Reproduce every text line of the listing below verbatim and in order, leaving out the picture markers.

### DATA SHOWN ###

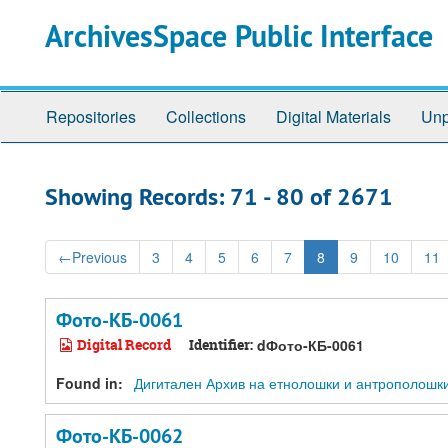
Skip
Skip
ArchivesSpace Public Interface
to
to
main
search
content
results
Repositories
Collections
Digital Materials
Unp
Showing Records: 71 - 80 of 2671
←
Previous
3
4
5
6
7
8
9
10
11
Фото-КБ-0061
Digital Record
Identifier:
dФото-КБ-0061
Found in:
Дигитален Архив на етнолошки и антрополошки ре
Фото-КБ-0062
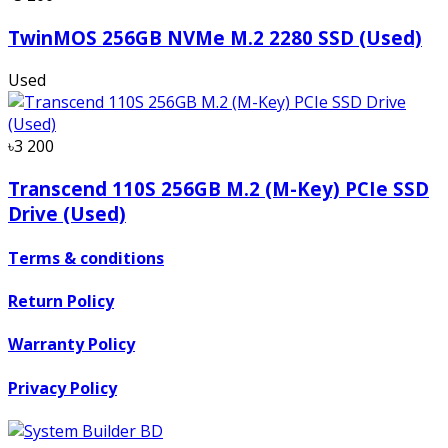
TwinMOS 256GB NVMe M.2 2280 SSD (Used)
Used
৳3 200
Transcend 110S 256GB M.2 (M-Key) PCIe SSD
Drive (Used)
Terms & conditions
Return Policy
Warranty Policy
Privacy Policy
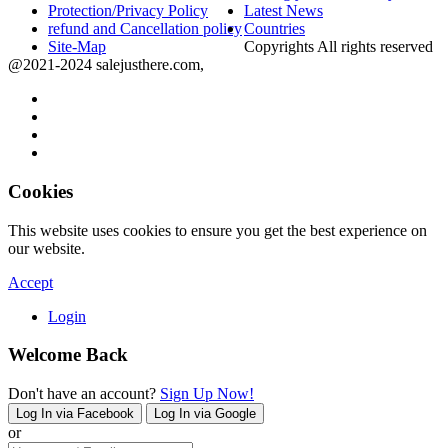
Protection/Privacy Policy
Latest News
refund and Cancellation policy
Countries
Site-Map
Copyrights All rights reserved
@2021-2024 salejusthere.com,
Cookies
This website uses cookies to ensure you get the best experience on
our website.
Accept
Login
Welcome Back
Don't have an account?
Sign Up Now!
Log In via Facebook
Log In via Google
or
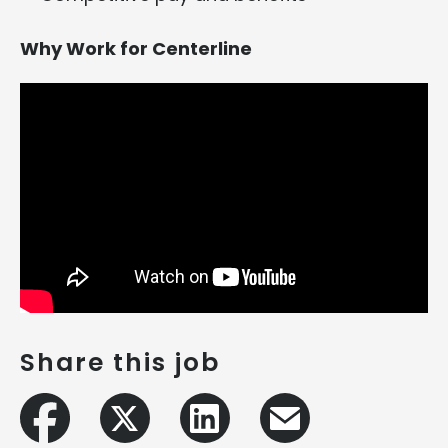
Why Work for Centerline
Share this job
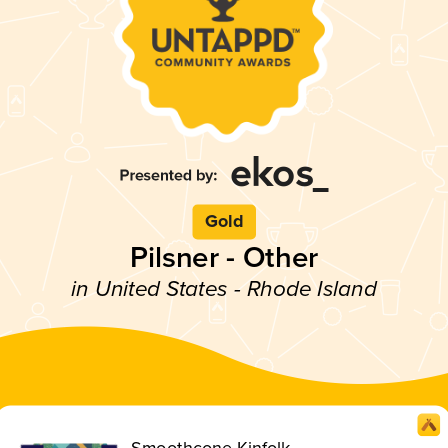
Gold
Pilsner - Other
in United States - Rhode Island
Smoothcone Kinfolk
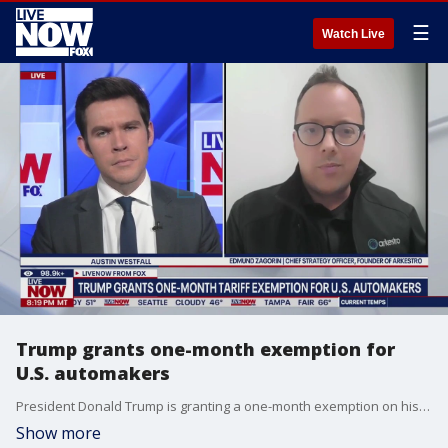
☰
Watch Live
Trump grants one-month exemption for
U.S. automakers
President Donald Trump is granting a one-month exemption on his new tariffs on imports from Mexico and Canada for U.S. automakers, as worries persist that the tariffs could mangle domestic manufacturing. The pause comes after Trump spoke with leaders of the "big 3" - Ford, General Motors, and Stellantis, on Wednesday. Edmund Zagorin, chief strategy officer and founder of Arkestro, a company that uses AI tools to navigate supply chain patterns joins LiveNOW's Austin Westfall to help us make more sense of this.
Show more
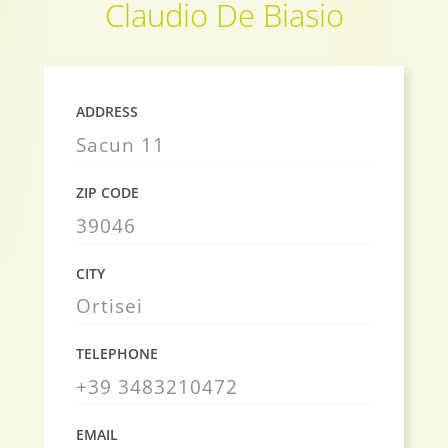
Claudio De Biasio
ADDRESS
Sacun 11
ZIP CODE
39046
CITY
Ortisei
TELEPHONE
+39 3483210472
EMAIL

###

SOLUTION.
Skip
Skip
ArchivesSpace Public Interface
to
to
main
search
content
results
Repositories
Collections
Digital Materials
Unp
Showing Records: 71 - 80 of 2671
←
Previous
3
4
5
6
7
8
9
10
11
Фото-КБ-0061
Digital Record
Identifier:
dФото-КБ-0061
Found in:
Дигитален Архив на етнолошки и антрополошки ре
Фото-КБ-0062
TwinMOS 256GB NVMe M.2 2280 SSD (Used)
Used
৳3 200
Transcend 110S 256GB M.2 (M-Key) PCIe SSD
Drive (Used)
Terms & conditions
Return Policy
Warranty Policy
Privacy Policy
Protection/Privacy Policy
Latest News
refund and Cancellation policy
Countries
Site-Map
Copyrights All rights reserved
@2021-2024 salejusthere.com,
Cookies
This website uses cookies to ensure you get the best experience on
our website.
Accept
Login
Welcome Back
Don't have an account?
Sign Up Now!
Log In via Facebook
Log In via Google
or
Why Work for Centerline
Share this job
Gold
Pilsner - Other
in United States - Rhode Island
Smoothcone Kinfolk
☰
Watch Live
Trump grants one-month exemption for
U.S. automakers
President Donald Trump is granting a one-month exemption on his new tariffs on imports from Mexico and Canada for U.S. automakers, as worries persist that the tariffs could mangle domestic manufacturing. The pause comes after Trump spoke with leaders of the "big 3" - Ford, General Motors, and Stellantis, on Wednesday. Edmund Zagorin, chief strategy officer and founder of Arkestro, a company that uses AI tools to navigate supply chain patterns joins LiveNOW's Austin Westfall to help us make more sense of this.
Show more
Claudio De Biasio
ADDRESS
Sacun 11
ZIP CODE
39046
CITY
Ortisei
TELEPHONE
+39 3483210472
EMAIL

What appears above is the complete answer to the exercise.